Command appends the passed command to the leader log. If error is nil, the command will eventually get replicated throughout the Raft network. When the command gets committed to the local server log, it's passed to the apply function, and the response from that function is provided on the passed response chan.

Example
package main

import (
	"bytes"
	"fmt"

	"github.com/peterbourgon/raft"
)

func main() {
	// A no-op ApplyFunc that always returns "PONG"
	ponger := func(uint64, []byte) []byte { return []byte(`PONG`) }

	// Assuming you have a server started
	s := raft.NewServer(1, &bytes.Buffer{}, ponger)

	// Issue a command into the network
	response := make(chan []byte)
	if err := s.Command([]byte(`PING`), response); err != nil {
		panic(err) // command not accepted
	}

	// After the command is replicated, we'll receive the response
	fmt.Printf("%s\n", <-response)
}
Output:

func (*Server) Receive

func (s *Server) Receive(receiver ReceiveFunc)

get received data

func (*Server) SetConfiguration

func (s *Server) SetConfiguration(peers ...Peer) error

SetConfiguration sets the peers that this server will attempt to communicate with. The set peers should include a peer that represents this server. SetConfiguration must be called before starting the server. Calls to SetConfiguration after the server has been started will be replicated throughout the Raft network using the joint-consensus mechanism.

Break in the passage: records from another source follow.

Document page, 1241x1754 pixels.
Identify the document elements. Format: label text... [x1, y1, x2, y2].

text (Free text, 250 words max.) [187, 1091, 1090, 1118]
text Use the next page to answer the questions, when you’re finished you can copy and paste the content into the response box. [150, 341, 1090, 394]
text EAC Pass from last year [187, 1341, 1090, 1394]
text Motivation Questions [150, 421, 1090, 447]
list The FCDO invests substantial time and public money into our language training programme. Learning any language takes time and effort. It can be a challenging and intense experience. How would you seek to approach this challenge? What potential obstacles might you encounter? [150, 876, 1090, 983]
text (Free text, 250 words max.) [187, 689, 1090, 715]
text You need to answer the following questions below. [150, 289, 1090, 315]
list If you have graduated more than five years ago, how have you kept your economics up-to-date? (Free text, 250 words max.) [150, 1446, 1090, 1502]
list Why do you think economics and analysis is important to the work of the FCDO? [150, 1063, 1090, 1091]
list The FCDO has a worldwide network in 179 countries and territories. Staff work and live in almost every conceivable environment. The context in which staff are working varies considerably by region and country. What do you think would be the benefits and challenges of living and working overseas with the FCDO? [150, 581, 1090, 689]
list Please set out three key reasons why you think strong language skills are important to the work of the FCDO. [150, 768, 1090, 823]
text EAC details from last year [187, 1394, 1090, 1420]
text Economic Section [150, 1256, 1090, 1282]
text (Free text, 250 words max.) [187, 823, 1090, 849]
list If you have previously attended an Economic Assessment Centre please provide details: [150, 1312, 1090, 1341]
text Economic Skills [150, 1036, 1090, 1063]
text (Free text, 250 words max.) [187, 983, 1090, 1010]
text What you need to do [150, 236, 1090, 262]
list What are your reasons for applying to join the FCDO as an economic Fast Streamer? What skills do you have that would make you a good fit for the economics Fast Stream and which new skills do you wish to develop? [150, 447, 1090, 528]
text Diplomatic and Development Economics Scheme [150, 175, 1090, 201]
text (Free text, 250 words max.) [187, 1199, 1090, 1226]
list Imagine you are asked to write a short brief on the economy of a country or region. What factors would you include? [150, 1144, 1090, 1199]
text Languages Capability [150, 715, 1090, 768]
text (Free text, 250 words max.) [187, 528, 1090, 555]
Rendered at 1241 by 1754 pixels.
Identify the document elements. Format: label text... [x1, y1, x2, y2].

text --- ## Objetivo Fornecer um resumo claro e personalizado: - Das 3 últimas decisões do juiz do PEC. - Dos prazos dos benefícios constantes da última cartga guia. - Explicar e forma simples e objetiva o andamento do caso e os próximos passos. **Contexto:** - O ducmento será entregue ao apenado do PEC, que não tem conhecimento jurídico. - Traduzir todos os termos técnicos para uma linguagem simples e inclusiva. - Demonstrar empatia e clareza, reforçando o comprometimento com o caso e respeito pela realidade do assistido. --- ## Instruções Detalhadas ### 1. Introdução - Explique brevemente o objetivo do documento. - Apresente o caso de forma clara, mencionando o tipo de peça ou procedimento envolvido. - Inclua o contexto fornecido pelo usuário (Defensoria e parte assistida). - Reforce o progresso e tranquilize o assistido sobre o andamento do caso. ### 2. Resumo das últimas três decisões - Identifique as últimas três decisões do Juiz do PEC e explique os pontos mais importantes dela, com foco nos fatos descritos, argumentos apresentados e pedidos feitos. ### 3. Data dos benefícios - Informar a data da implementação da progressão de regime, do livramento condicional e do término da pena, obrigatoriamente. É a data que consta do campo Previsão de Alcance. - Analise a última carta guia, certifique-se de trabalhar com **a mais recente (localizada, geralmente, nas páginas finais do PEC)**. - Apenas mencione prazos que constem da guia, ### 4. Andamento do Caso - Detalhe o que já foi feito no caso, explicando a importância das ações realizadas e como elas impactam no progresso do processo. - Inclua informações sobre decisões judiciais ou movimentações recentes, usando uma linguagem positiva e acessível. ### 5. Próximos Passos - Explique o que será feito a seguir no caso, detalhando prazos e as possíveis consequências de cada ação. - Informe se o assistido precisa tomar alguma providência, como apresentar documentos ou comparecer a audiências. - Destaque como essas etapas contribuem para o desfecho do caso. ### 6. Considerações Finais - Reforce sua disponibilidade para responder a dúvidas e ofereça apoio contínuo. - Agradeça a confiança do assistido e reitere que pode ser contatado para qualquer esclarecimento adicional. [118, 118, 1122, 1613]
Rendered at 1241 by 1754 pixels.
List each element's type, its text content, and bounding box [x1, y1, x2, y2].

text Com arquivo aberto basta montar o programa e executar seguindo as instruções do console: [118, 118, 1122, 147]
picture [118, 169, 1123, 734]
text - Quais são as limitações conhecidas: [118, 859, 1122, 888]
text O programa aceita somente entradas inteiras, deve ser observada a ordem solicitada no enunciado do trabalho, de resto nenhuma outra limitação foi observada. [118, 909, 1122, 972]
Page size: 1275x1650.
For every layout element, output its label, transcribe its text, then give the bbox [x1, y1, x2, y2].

TODO we need to refactor how we parse entries: a single code path from any source (snapshot, persisted log at startup, or over the network) into the log, and as part of that flow, checking if the entry is a configuration and emitting it to the configuration structure. This implies an unfortunate coupling: whatever processes log entries must have both the configuration and the log as data sinks.

func (*Server) Start

func (s *Server) Start()

Start triggers the server to begin communicating with its peers.

func (*Server) Stop

func (s *Server) Stop()

Stop terminates the server. Stopped servers should not be restarted.